Kiss Me Like You Mean It
|Date||18th May 2017|
|Society||Alnwick Theatre Club|
|Type of Production||Play|
|Director||Ben Kinlock asst director Susan Joyce|
Author: Kathryn Curry
Alnwick Theatre Club always gives us an evening of exceptional drama and this production was no exception. It was simply excellent! This vibrant and engaging play, told a charming, moving and bittersweet tale focussed around love and companionship. Through the characters of Tony, Ruth, Don and Edie we were able to witness and grasp the many measurable aspects of love. Within Chris Chibnall’s well compromised piece the audience were able to relate I am sure to many experiences in the field of love, whatever they may be.
The piece opened to a very authentic but simple set which worked exceptionally well and with very effective lighting it was very easy to fully engage with the actors and be drawn into the ambience of the plot. The four actors had a lot of dialogue to learn and they were word perfect and very convincing in their roles. Care had been taken with props to make sure they were of the era and the same can be said of costumes.
Ruth played by Molly Reading was to be found sitting at 3 a.m. in the back garden in one of the two terraced houses on stage. She was joined by Tony played by Harry Brierley. They were extremely well matched and worked well together in their characters. Molly is new to the society and gave a stalwart performance. Harry with his experience, really was outstanding. Their whole dialogue together in their many scenes came across with humour, tenderness and they were very convincing in all their scenes both on their own and with the other couple and were able to act with insight into the situations.

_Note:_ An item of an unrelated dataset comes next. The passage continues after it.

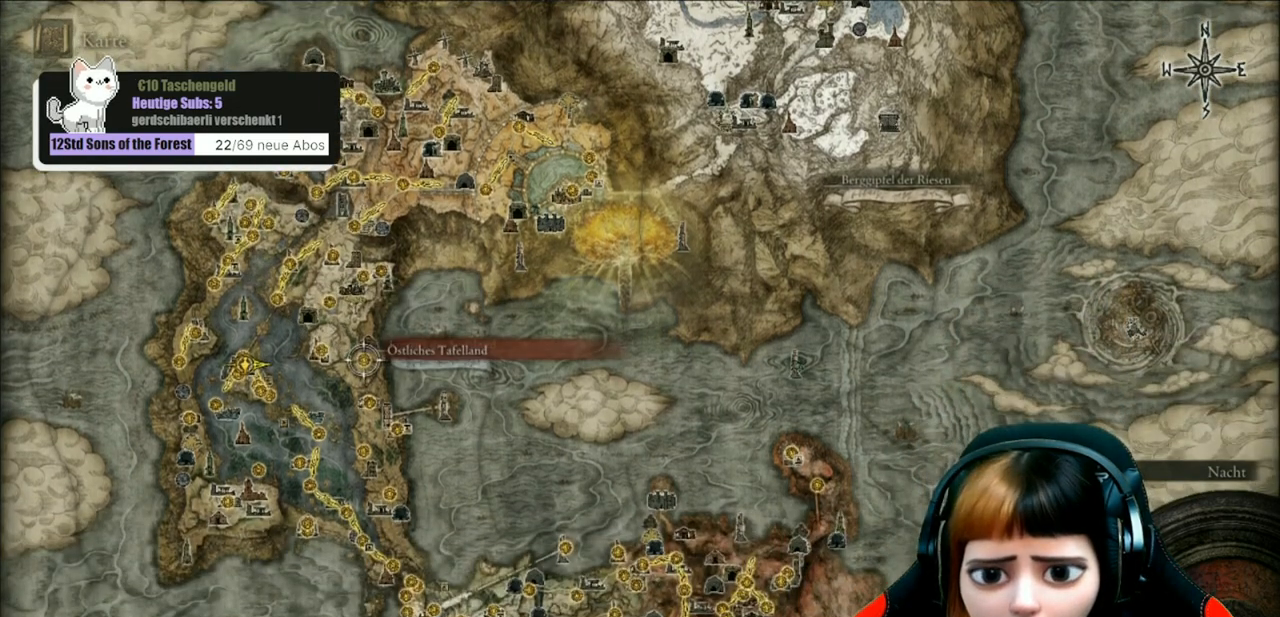
{"buttons": [], "left_stick": "center", "right_stick": "center", "events": [[200, "left_stick", "center"]]}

The play ambled along at a good pace and we were quickly drawn into the plot but with enough leeway not to reveal the touching nature of what was to come. The entrances of Edie played by Carol Lawrence and Don played by Oliver Pusey raised the level even more. These two are very experienced in taking leading roles in this company and tonight they were just superb. The difficult subject of illness and the formality of no long term recovery was highlighted by these two in very memorable performances especially given the nature that the terminal illness was imminent. Their committed love to each other and how they would eventually handle the difficult subject of taking and ending a life in their own hands enthralled and moved us to tears. Carol is a joy to watch, she is committed and is so involved in the part that one is convinced that this really is happening and it is not just a play. Oliver through his effortless way of delivering his dialogue against Carol got us all on the edge of our seats and drawn into the whole tragic but touchingly loving situation. They both portrayed, love, anger, frustration, humour, fear and commitment to each other in outstanding performances.

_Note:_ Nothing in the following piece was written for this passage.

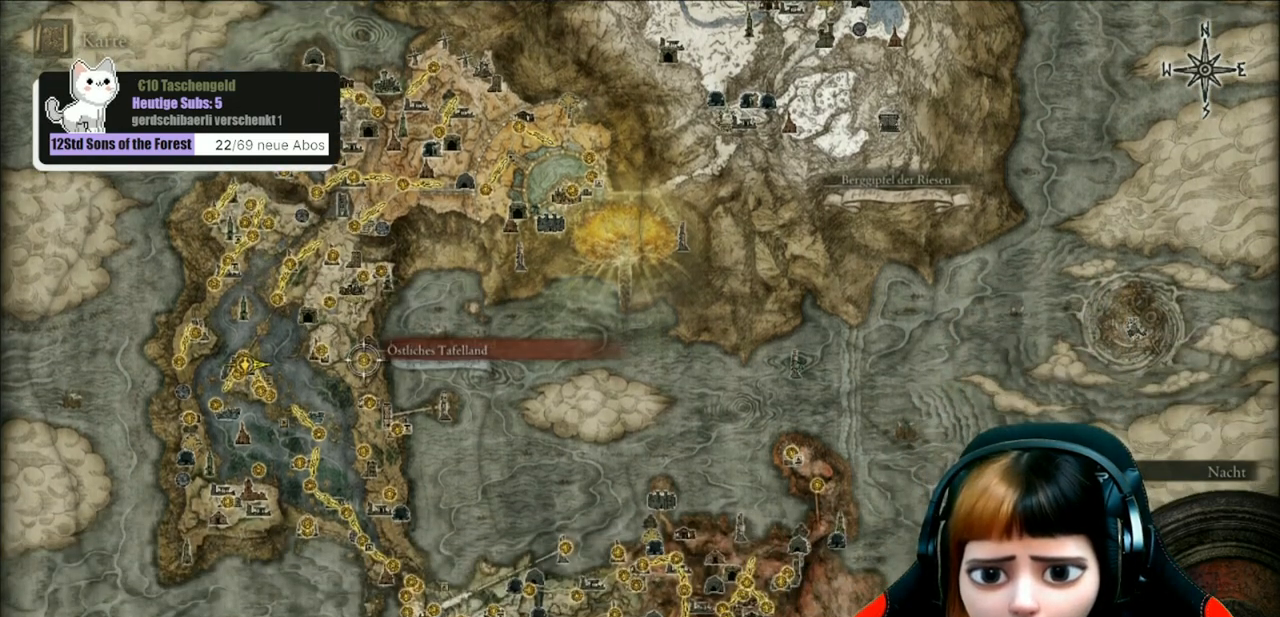
{"buttons": [], "left_stick": "up-right", "right_stick": "center", "events": [[300, "left_stick", "up-right"]]}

For a debut, as a young Director of this play of Black Commedy; Ben Kinloch is to be congratulated for his mature insight into convincingly leading us through the story and its emotive content. His coaching of the actors and sensitive approach to the piece gave us night of superb drama, food for thought, leaving us the audience captivated into a touching situation. My sincere congratulations Ben, it was a delight to talk to you afterwards and hear of your innovative approach to directing this production. You have a bright future ahead of you I am sure. To everyone involved thank you for a professional and wonderful evening of pure drama.